In Ireland: a legal matter on blasphemous libel?

Over at Slashdot, I found this link to Jason Walsh's criticism of Ireland's amended Defamation Bill. The slashdot post naturally elicited some criticism of Ireland's alleged return to the dark ages and so on, as well as quite a flurry about agnosticism, atheism and so on.

I posted a response because what Jason Walsh writes is incorrect. The bill's amendment wasn't about "shield[ing] religious belief from criticism". It defines what the Irish constitution does not, about what blasphemous matter is. Such vaguness caused a few problems in the past, apparently. The amended bill promises penalties for infractions, but significantly gives a definition of blasphemous matter (according to the Irish Times) as

.. matter "that is *grossly abusive* or insulting in relation to matters held sacred by any religion, thereby causing outrage among a substantial number of the adherents of that religion; *and he or she intends*, by the publication of the matter concerned, to cause such outrage." (emphasis mine)

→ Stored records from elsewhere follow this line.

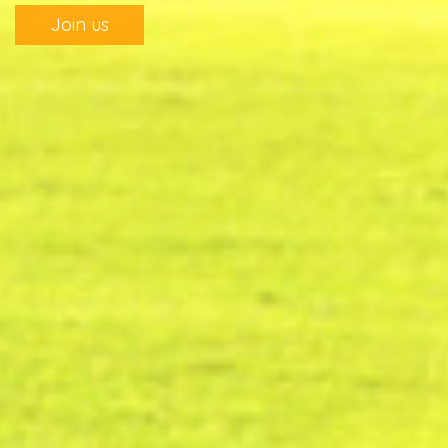
Join us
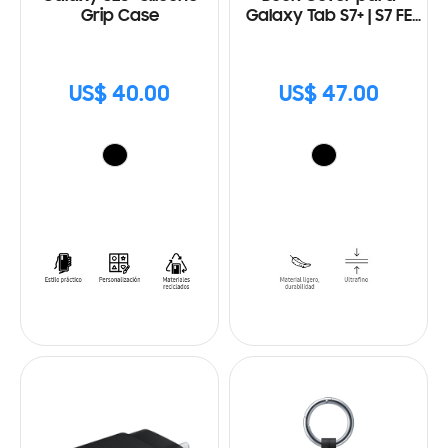
Grip Case
Galaxy Tab S7+ | S7 FE
(12.4 in)
US$ 40.00
US$ 47.00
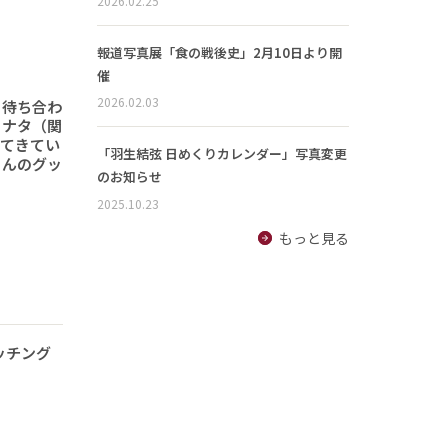
2026.02.25
報道写真展「食の戦後史」2月10日より開
催
2026.02.03
と待ち合わ
ヒナタ（関
ってきてい
「羽生結弦 日めくりカレンダー」写真変更
さんのグッ
のお知らせ
2025.10.23
もっと見る
ッチング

I repeat what I wrote in my Slashdot post:

Freedom of speech should not include grossly abusive speech that would take away from other people their own freedom to hold beliefs without anxiety about arbitrary gross insults. Engaging in healthy criticism and the debate that ensues is one thing, and is welcome. There is a meeting of minds and a clash of ideas. It is an entirely different thing to grossly abuse the beliefs of a group of people concerning what they hold to be sacred matter simply for the sake of insulting them.

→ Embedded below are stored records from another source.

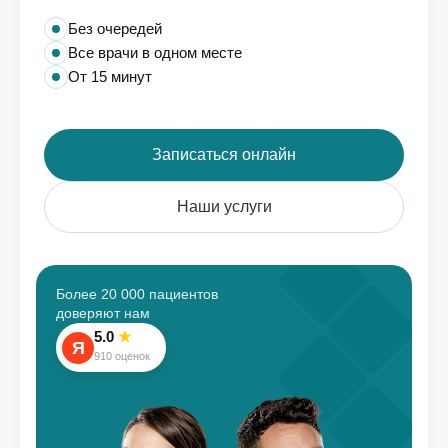
Без очередей
Все врачи в одном месте
От 15 минут
Записаться онлайн
Наши услуги
Более 20 000 пациентов
доверяют нам
5.0
★
Я
910 оценок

It would be nice if governments didn't need to legislate such things, and for the citizenry to exercise common decency and engage instead in honest criticism whose objective is to right wrongs in the context of dialogue. Unfortunately, we have many published celebrities today who instead exercise their ego and vile contempt for those whom they disagree with, and copycats aplenty with blogs, YouTube accounts and art degrees at their disposal.

I truly do not think it ideal to have to enact such laws, but it's hard to blame lawmakers who look at things from a different perspective. Anti-religious bigotry are on the rise, in levels not seen in quite a while, and the world both watches and, sadly, emulates at times. I'm thinking about those museum exhibits involving Catholic personages and symbols in fecal matter, or urine. I also recall a fairly drawn out YouTube matter involving the consecrated host, abuse by bullet, blade, fire and what-not, and a college professor cheering and apparently paying for more. Who would welcome such vile contempt amplified in print?